The Court of Criminal Appeal has increased from three to five years a prison sentence imposed on a company director for his role in insurance fraud schemes totalling some £324,000.
The court described the fraud as "calculated, deliberate and sophisticated".
The Director of Public Prosecutions (DPP) had sought an increased sentence for Michael Byrne, arguing the original three-year sentence imposed on him Dublin Circuit Criminal Court was "unduly lenient".
Byrne (40), of Prucklish, Newtownforbes, Co Longford, a director of Michael Byrne's Motors, was convicted by a jury of conspiring with others to defraud the PMPA by falsely pretending that a road accident had happened in 1994 at the M50 near Lucan, Co Dublin.
He also pleaded guilty to additional charges of falsely obtaining money from the PMPA and Cornhill Insurance companies from a further series of staged accidents and from falsely reporting that a car had been stolen. The offences occurred on dates from 1994 to 1996 at a number of locations.
The circuit court had imposed two six-year jail terms on two charges but suspended three years of those sentences in each case and also imposed three terms of four years, with the two final years suspended in each case, all to run concurrently.
Yesterday, allowing the appeal by the DPP, the Court of Criminal Appeal varied the sentences and substituted a five-year jail term to run from the date of sentence.

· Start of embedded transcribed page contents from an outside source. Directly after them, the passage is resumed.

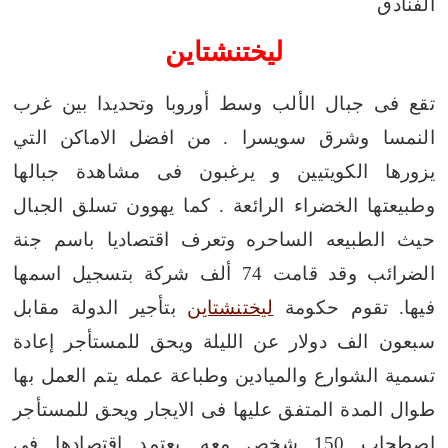
الفنادق
ليختنشتاين
تقع فى جبال الألب وسط أوروبا وتحديدا بين غرب
النمسا وشرق سويسرا .
من افضل الاماكن التي
يزورها الكويتيين و يرغبون فى مشاهدة جبالها
وطبيعتها الخضراء الرائعة . كما يهوون تسلق الجبال
حيث الطبيعه الساحره
وتعرف اقتصاديا باسم جنة
الضرائب وقد قامت 74 ألف شركة بتسجيل اسمها
فيها.
تقوم حكومة
ليختنشتاين
بتأجير الدولة مقابل
سبعون الف دولار عن الليلة ويحق للمستأجر إعادة
تسمية الشوارع والميادين وطباعة عمله يتم العمل بها
طوال المدة المتفق عليها فى الايجار ويحق للمستأجر
اصطحاب 150 شخص معه.
يعتمد اقتصادها فى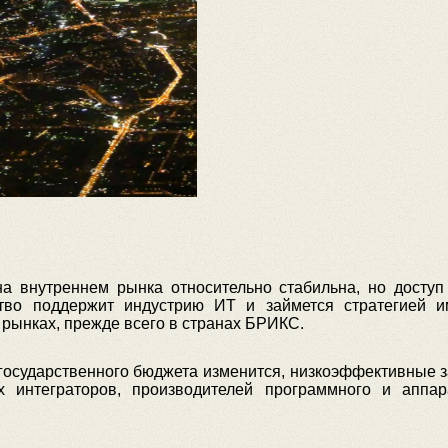
а внутреннем рынка относительно стабильна, но доступ
ство поддержит индустрию ИТ и займется стратегией и
рынках, прежде всего в странах БРИКС.
 государственного бюджета изменится, низкоэффективные з
х интеграторов, производителей программного и аппа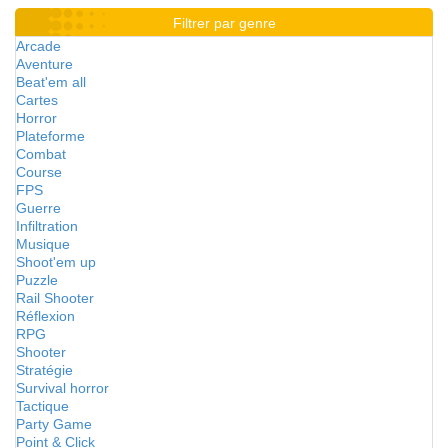
Filtrer par genre
Arcade
Aventure
Beat'em all
Cartes
Horror
Plateforme
Combat
Course
FPS
Guerre
Infiltration
Musique
Shoot'em up
Puzzle
Rail Shooter
Réflexion
RPG
Shooter
Stratégie
Survival horror
Tactique
Party Game
Point & Click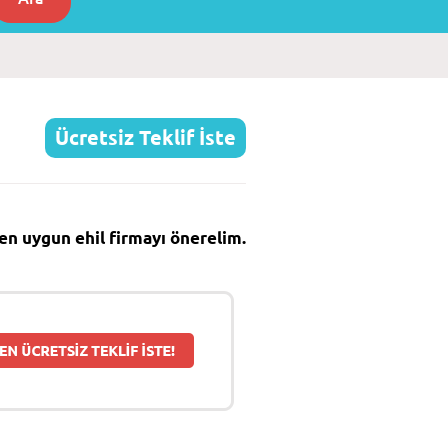
Ücretsiz Teklif İste
e en uygun ehil firmayı önerelim.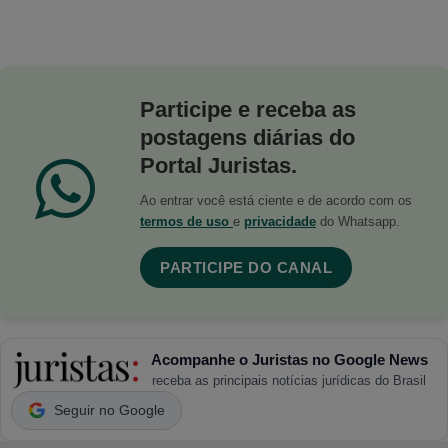
Participe e receba as
postagens diárias do
Portal Juristas.
Ao entrar você está ciente e de acordo com os
termos de uso
e
privacidade
do Whatsapp.
PARTICIPE DO CANAL
Acompanhe o Juristas no Google News
receba as principais notícias jurídicas do Brasil
Seguir no Google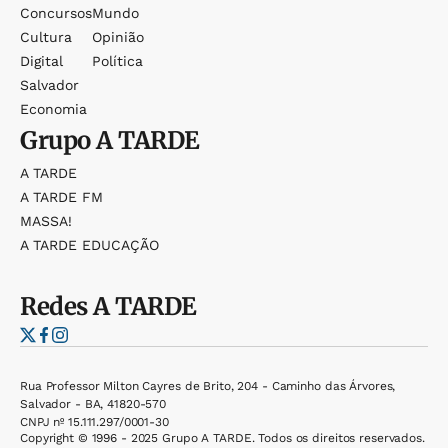
Concursos
Mundo
Cultura
Opinião
Digital
Política
Salvador
Economia
Grupo
A TARDE
A TARDE
A TARDE FM
MASSA!
A TARDE EDUCAÇÃO
Redes
A TARDE
Rua Professor Milton Cayres de Brito, 204 - Caminho das Árvores,
Salvador - BA, 41820-570
CNPJ nº 15.111.297/0001-30
Copyright © 1996 - 2025 Grupo A TARDE. Todos os direitos reservados.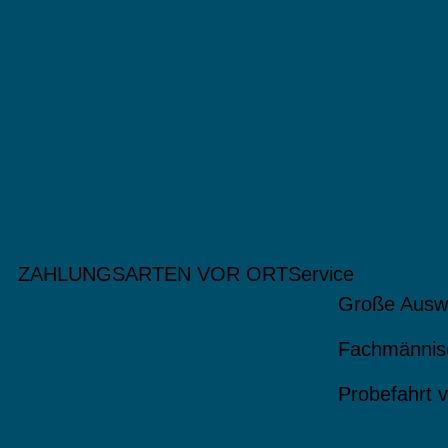
ZAHLUNGSARTEN VOR ORT
Service
Große Ausw
Fachmännis
Probefahrt v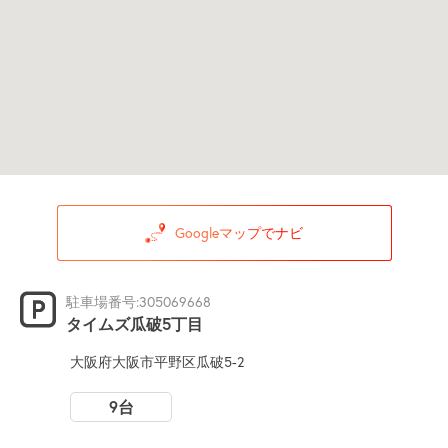
Googleマップでナビ
駐車場番号:305069668
タイムズ瓜破5丁目
大阪府大阪市平野区瓜破5-2
9台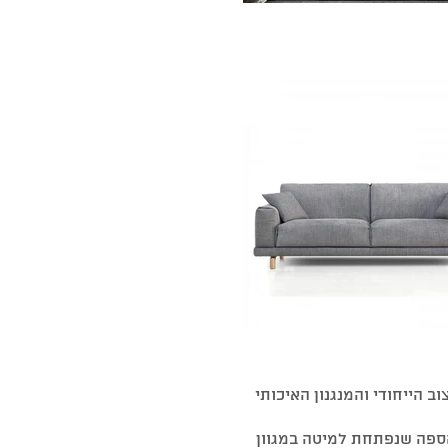
העיצוב הייחודי והמנגנון האיכותי
הספה שנפתחת למיטה במגוון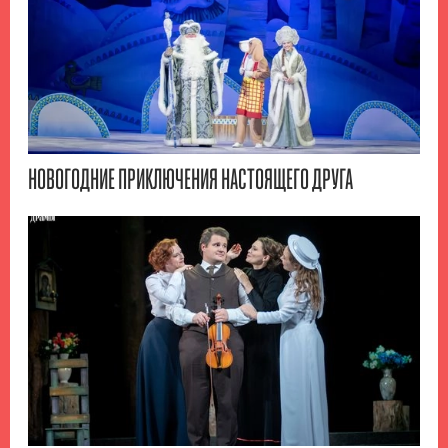
НОВОГОДНИЕ ПРИКЛЮЧЕНИЯ НАСТОЯЩЕГО ДРУГА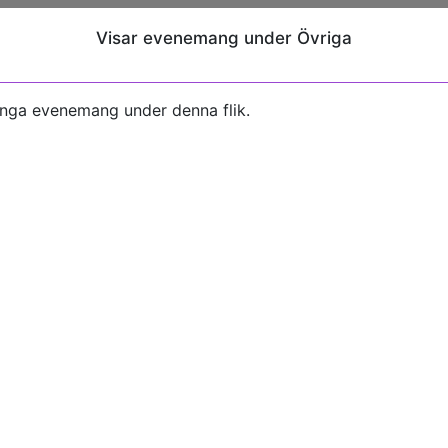
Visar evenemang under Övriga
inga evenemang under denna flik.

In the circuit court, the gardaí were complemented by the judge for their "exemplary work" in the case. The circuit court directed that €5,000 out of a sum of €50,000 that had been lodged in court on behalf of Byrne should be paid over to the Garda Benevolent Fund, with the balance being paid to the PMPA.
Giving the appeal court judgment, Mr Justice Murray, sitting with Mr Justice O'Sullivan and Mr Justice de Valera, said the offences were calculated, deliberate and sophisticated. They involved careful preparation of a plan that created the circumstances where it would be believed a road traffic accident had taken place, and that serious damage had been caused to particular vehicles and in some cases to individuals.
He added that Byrne was in the motor trade and had clearly used his own knowledge and expertise. He would have had access to crashed vehicles in the trade in order to mount the series of offences in which he engaged.
Having regard to the gravity of the offences and notwithstanding matters that had been put forward in mitigation of behalf of Byrne, the appeal court was satisfied that the sentences imposed in the circuit court were not only lenient but unduly lenient, Mr Justice Murray said.
The appeal court was taking into account a number of mitigating factors put forward on Byrne's behalf, including that he had, in effect, "lost everything". He had lost his business and his standing in the community. He had a previous good record with no previous convictions.
Some €50,000 had been contributed with the help of family as compensation. But for the various mitigating circumstances, the court would certainly have considered a more severe sentence than in fact it was imposing, the judge said.
Counsel for the DPP, Mr George Birmingham, had submitted that the offences had been carried out over a "not insignificant" period and that what had happened was not a once-off incident. Mr Gerard O'Brien representing Byrne, said it was accepted that he had not been in trouble previously and that there was no prospect of him re-offending.